→ EXERCISE REQUIREMENTS
Each line below must be set down exactly; omit any image you find.

→ DATA EXTRACT
BEGIN

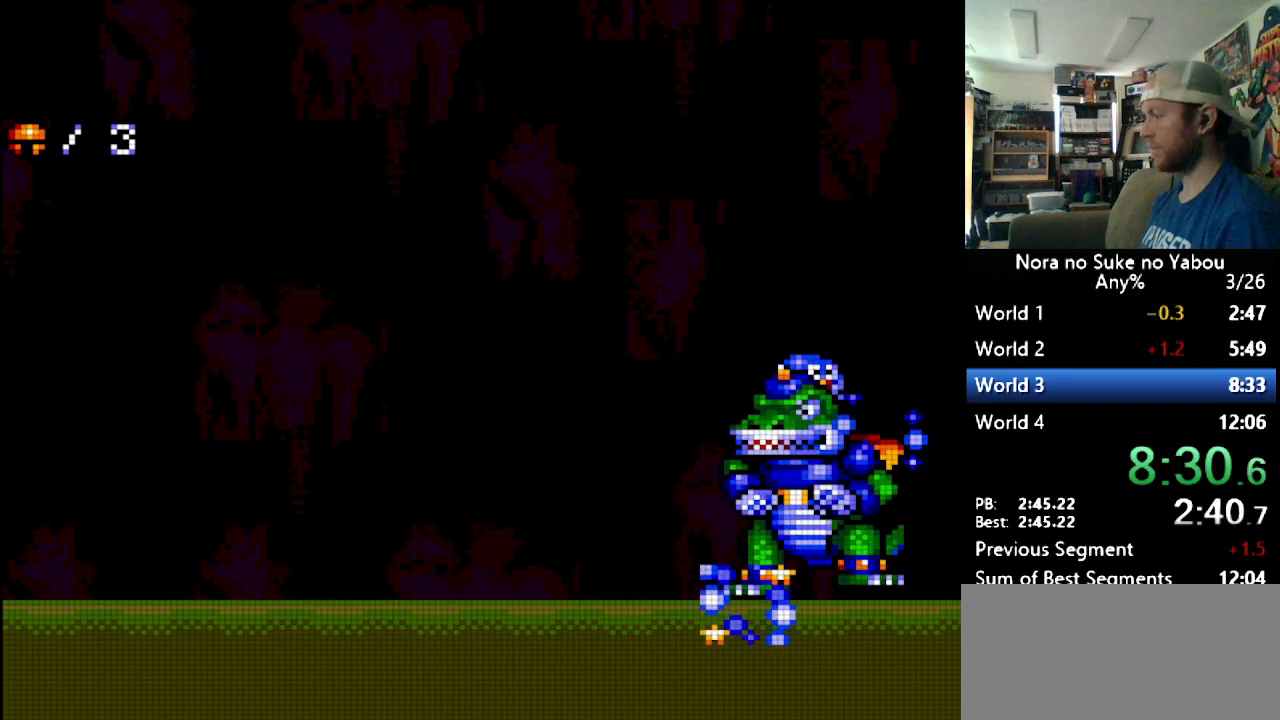
{"buttons": ["DPAD_LEFT"], "events": []}
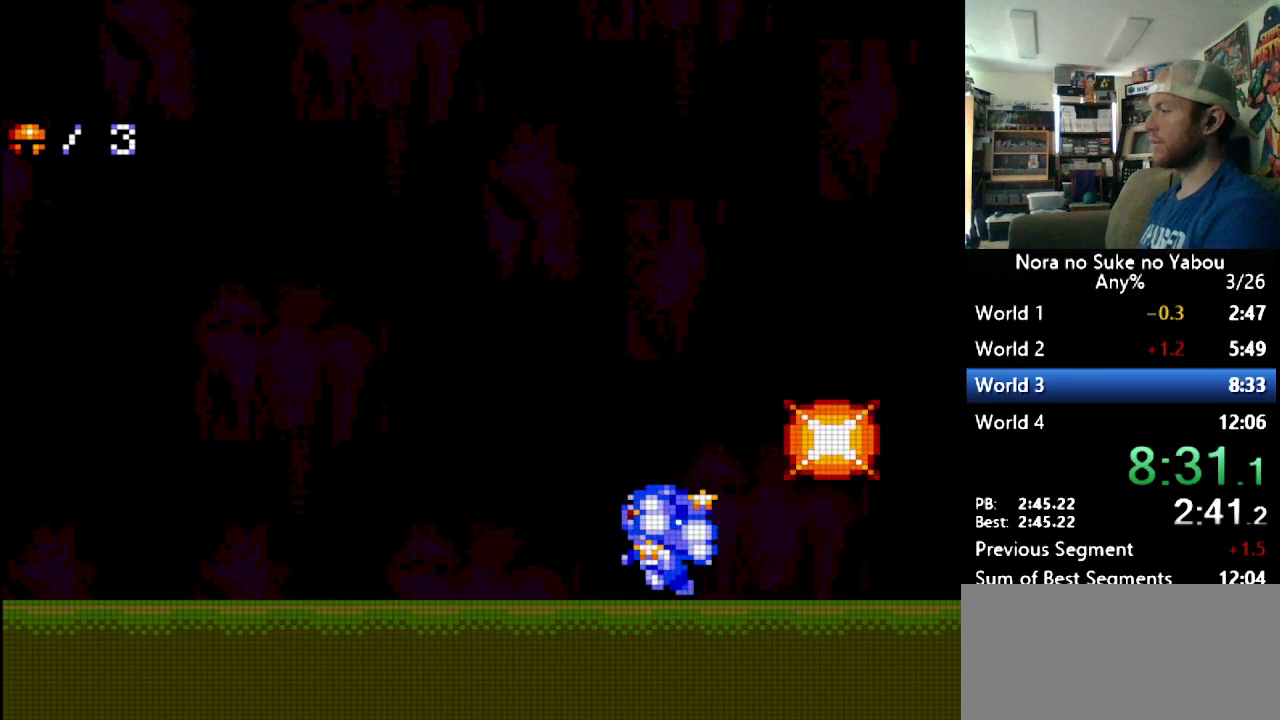
{"buttons": [], "events": [[172, "DPAD_LEFT", "up"]]}
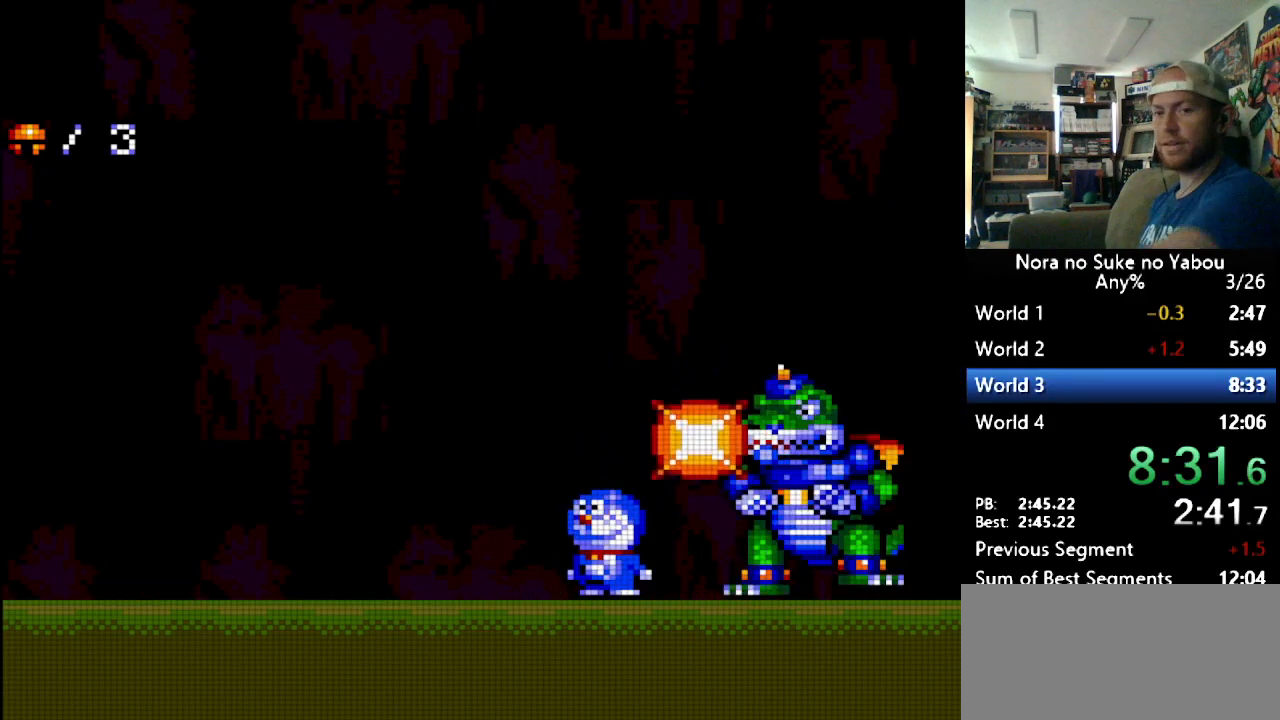
{"buttons": [], "events": []}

END

→ EXPECTED ANSWER
{"buttons": ["DPAD_LEFT"], "events": []}
{"buttons": [], "events": [[172, "DPAD_LEFT", "up"]]}
{"buttons": [], "events": []}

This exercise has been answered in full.